**Information supplied**
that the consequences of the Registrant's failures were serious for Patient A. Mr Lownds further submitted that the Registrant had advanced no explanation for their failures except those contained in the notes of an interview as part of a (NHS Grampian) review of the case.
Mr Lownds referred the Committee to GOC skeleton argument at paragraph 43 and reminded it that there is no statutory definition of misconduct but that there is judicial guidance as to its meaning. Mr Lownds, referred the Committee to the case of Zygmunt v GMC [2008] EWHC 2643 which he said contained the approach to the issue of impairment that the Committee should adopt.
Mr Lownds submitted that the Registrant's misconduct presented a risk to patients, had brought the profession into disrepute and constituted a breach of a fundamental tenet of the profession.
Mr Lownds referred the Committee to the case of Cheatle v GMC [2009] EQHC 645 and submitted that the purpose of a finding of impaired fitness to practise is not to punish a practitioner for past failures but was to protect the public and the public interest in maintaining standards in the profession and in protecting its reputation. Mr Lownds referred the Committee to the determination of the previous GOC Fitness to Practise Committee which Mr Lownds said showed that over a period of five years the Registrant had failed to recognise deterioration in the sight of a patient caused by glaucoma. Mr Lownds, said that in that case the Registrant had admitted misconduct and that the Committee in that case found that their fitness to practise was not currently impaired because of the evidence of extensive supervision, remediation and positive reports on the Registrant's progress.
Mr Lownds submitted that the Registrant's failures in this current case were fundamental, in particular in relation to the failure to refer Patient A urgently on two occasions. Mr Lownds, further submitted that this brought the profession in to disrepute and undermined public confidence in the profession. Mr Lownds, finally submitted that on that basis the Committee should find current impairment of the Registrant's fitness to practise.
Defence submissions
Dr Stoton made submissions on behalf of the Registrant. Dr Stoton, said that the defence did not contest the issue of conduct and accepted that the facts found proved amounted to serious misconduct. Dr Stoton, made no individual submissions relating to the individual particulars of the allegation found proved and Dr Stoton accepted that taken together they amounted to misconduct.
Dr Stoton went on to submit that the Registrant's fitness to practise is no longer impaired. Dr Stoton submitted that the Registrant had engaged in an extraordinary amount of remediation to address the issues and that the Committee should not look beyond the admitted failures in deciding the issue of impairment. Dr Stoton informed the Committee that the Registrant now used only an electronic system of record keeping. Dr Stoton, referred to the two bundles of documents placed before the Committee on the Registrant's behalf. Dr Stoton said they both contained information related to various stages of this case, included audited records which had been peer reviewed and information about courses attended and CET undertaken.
==
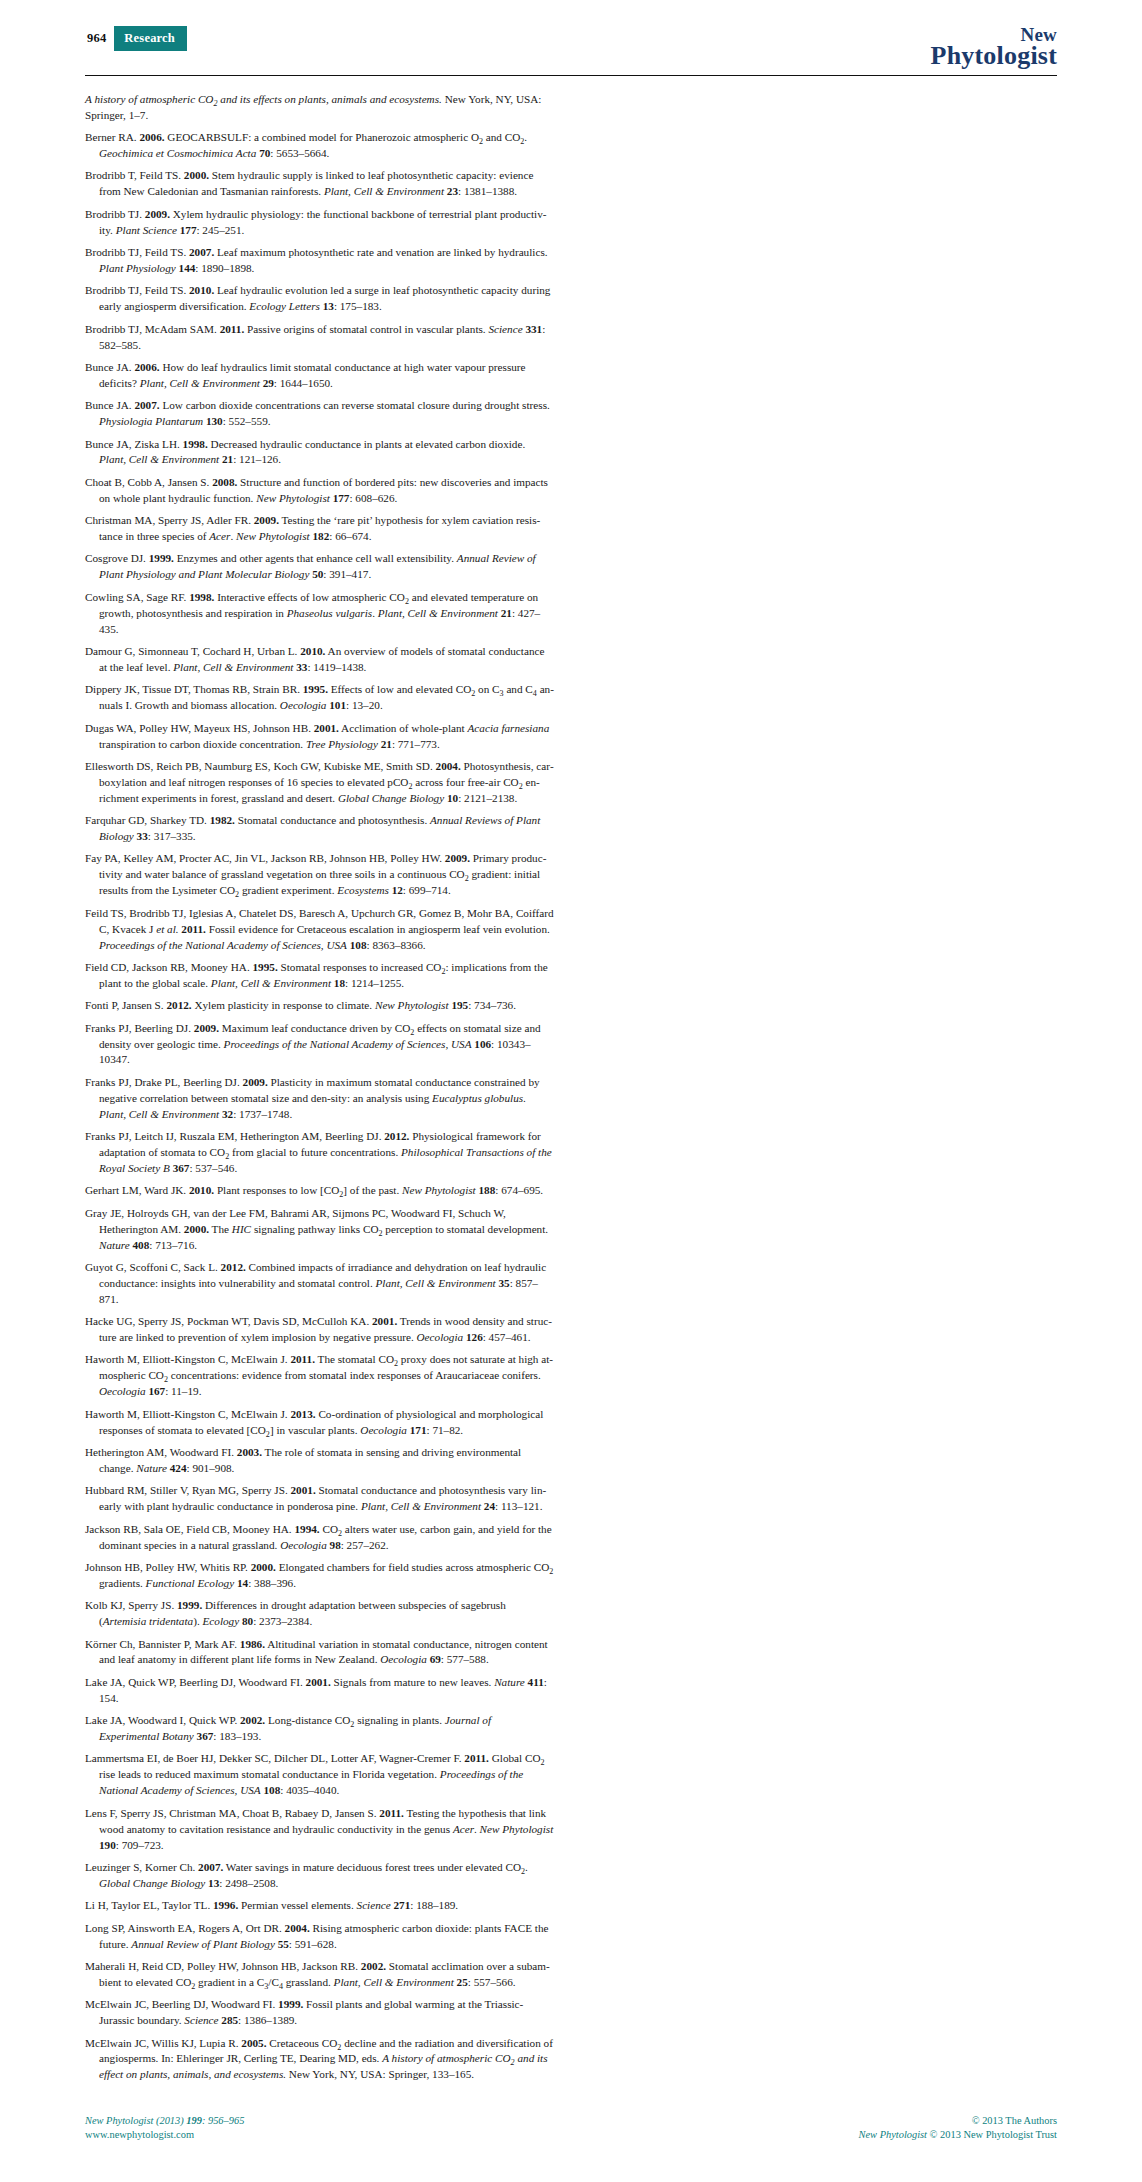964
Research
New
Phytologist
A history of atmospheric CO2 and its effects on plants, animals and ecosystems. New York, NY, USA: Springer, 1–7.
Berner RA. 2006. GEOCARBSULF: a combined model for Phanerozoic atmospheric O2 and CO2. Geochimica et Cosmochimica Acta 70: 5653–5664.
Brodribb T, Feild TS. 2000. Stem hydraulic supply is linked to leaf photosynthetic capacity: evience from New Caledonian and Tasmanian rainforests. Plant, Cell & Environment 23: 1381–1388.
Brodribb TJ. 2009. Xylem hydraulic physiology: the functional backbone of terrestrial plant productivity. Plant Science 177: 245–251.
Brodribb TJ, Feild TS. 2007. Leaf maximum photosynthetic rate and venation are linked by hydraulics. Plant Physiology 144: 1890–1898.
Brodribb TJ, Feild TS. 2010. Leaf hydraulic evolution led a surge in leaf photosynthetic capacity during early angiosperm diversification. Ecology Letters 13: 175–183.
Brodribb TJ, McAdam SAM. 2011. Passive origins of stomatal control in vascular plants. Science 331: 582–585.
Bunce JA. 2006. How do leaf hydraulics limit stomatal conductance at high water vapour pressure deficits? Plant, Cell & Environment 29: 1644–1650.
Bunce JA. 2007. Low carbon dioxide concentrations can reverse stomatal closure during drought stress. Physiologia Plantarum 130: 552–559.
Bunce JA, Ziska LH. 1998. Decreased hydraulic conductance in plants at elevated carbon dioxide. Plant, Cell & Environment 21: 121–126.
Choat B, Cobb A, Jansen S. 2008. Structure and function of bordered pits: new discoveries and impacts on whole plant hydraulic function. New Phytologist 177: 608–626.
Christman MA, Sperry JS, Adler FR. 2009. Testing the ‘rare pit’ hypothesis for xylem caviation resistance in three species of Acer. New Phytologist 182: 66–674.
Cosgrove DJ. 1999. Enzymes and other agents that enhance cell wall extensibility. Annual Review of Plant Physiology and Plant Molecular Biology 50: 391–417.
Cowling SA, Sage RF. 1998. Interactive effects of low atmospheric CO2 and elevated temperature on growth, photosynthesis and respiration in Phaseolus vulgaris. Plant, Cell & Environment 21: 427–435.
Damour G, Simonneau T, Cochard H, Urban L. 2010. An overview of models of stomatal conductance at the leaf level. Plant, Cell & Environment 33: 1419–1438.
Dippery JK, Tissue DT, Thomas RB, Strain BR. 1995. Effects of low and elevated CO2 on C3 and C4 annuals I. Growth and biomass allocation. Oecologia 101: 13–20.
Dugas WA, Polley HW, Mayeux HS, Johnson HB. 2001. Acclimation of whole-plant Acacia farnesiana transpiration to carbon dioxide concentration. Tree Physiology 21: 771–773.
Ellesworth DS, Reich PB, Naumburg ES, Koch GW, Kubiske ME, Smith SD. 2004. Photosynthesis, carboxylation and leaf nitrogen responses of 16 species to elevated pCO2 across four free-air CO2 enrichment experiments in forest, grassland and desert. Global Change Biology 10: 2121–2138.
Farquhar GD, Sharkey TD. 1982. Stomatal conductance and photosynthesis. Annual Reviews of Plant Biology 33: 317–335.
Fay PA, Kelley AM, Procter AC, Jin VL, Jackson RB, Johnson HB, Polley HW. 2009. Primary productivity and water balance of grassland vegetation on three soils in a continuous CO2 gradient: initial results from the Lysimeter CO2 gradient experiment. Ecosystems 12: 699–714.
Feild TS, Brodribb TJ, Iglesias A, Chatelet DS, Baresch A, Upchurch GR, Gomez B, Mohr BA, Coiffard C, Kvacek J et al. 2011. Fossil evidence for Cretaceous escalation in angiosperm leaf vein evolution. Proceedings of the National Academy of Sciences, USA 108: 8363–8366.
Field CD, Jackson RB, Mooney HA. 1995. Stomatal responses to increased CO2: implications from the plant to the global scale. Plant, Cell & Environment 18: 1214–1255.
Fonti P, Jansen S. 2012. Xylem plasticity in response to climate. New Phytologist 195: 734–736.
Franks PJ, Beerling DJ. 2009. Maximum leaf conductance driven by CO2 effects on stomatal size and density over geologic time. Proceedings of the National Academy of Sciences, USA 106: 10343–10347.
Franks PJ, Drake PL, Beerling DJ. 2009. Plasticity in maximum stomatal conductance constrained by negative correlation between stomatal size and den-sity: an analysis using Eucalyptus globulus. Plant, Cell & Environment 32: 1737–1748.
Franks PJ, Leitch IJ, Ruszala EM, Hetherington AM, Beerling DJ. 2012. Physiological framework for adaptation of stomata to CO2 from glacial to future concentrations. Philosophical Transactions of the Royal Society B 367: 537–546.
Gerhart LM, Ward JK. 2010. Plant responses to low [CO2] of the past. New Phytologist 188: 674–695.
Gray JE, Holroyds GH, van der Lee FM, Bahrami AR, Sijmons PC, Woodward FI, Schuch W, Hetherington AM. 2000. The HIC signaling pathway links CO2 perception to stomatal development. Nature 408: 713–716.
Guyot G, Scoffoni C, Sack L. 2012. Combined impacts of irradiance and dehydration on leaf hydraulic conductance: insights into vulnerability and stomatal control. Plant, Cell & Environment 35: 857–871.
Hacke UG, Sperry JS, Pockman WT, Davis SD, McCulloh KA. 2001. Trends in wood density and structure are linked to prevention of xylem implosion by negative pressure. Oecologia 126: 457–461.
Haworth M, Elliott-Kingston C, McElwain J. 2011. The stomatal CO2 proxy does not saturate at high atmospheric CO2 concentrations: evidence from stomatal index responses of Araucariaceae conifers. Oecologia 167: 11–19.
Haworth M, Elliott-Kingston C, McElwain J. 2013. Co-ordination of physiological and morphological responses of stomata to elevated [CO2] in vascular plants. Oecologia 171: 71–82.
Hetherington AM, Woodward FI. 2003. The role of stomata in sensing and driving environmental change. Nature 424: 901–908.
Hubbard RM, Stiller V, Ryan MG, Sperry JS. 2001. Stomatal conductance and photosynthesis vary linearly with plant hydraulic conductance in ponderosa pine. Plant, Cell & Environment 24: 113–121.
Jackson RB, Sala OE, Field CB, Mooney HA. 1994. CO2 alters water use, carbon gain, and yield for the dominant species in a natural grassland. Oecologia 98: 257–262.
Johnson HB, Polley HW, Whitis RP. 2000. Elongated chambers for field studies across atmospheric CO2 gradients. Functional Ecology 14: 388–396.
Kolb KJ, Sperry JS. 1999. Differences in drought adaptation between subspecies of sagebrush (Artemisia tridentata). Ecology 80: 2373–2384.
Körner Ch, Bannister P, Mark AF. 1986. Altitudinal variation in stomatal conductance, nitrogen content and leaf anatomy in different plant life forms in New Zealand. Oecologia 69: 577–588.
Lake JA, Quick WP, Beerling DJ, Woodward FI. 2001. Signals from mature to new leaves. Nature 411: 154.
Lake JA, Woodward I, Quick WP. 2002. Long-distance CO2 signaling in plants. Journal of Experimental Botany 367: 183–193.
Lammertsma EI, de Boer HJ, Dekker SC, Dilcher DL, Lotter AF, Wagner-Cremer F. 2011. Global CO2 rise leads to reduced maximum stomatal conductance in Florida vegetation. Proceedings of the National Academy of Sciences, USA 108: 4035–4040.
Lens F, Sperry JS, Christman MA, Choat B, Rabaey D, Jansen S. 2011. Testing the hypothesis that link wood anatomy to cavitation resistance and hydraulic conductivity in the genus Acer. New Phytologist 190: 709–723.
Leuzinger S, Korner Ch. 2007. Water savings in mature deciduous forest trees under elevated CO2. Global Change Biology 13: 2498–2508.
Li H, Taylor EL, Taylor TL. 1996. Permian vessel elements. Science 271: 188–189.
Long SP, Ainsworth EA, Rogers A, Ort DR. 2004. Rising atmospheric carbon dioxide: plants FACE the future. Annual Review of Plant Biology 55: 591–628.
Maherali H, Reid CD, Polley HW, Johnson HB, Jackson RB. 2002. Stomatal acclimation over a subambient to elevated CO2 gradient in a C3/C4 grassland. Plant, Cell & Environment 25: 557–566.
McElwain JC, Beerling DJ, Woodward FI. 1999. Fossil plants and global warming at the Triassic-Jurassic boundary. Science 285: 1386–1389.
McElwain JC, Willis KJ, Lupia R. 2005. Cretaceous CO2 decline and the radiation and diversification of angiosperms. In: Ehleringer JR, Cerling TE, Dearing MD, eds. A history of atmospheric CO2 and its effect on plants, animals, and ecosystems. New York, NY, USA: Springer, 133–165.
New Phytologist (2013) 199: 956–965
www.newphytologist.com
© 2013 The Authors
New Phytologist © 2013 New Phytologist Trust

**The task**
Take the line above containing "A history of atmospheric CO2 and its effects", the line containing "Bunce JA, Ziska", and all lines in between, and copy them exactly without anything else.

**Answer box**
A history of atmospheric CO2 and its effects on plants, animals and ecosystems. New York, NY, USA: Springer, 1–7.
Berner RA. 2006. GEOCARBSULF: a combined model for Phanerozoic atmospheric O2 and CO2. Geochimica et Cosmochimica Acta 70: 5653–5664.
Brodribb T, Feild TS. 2000. Stem hydraulic supply is linked to leaf photosynthetic capacity: evience from New Caledonian and Tasmanian rainforests. Plant, Cell & Environment 23: 1381–1388.
Brodribb TJ. 2009. Xylem hydraulic physiology: the functional backbone of terrestrial plant productivity. Plant Science 177: 245–251.
Brodribb TJ, Feild TS. 2007. Leaf maximum photosynthetic rate and venation are linked by hydraulics. Plant Physiology 144: 1890–1898.
Brodribb TJ, Feild TS. 2010. Leaf hydraulic evolution led a surge in leaf photosynthetic capacity during early angiosperm diversification. Ecology Letters 13: 175–183.
Brodribb TJ, McAdam SAM. 2011. Passive origins of stomatal control in vascular plants. Science 331: 582–585.
Bunce JA. 2006. How do leaf hydraulics limit stomatal conductance at high water vapour pressure deficits? Plant, Cell & Environment 29: 1644–1650.
Bunce JA. 2007. Low carbon dioxide concentrations can reverse stomatal closure during drought stress. Physiologia Plantarum 130: 552–559.
Bunce JA, Ziska LH. 1998. Decreased hydraulic conductance in plants at elevated carbon dioxide. Plant, Cell & Environment 21: 121–126.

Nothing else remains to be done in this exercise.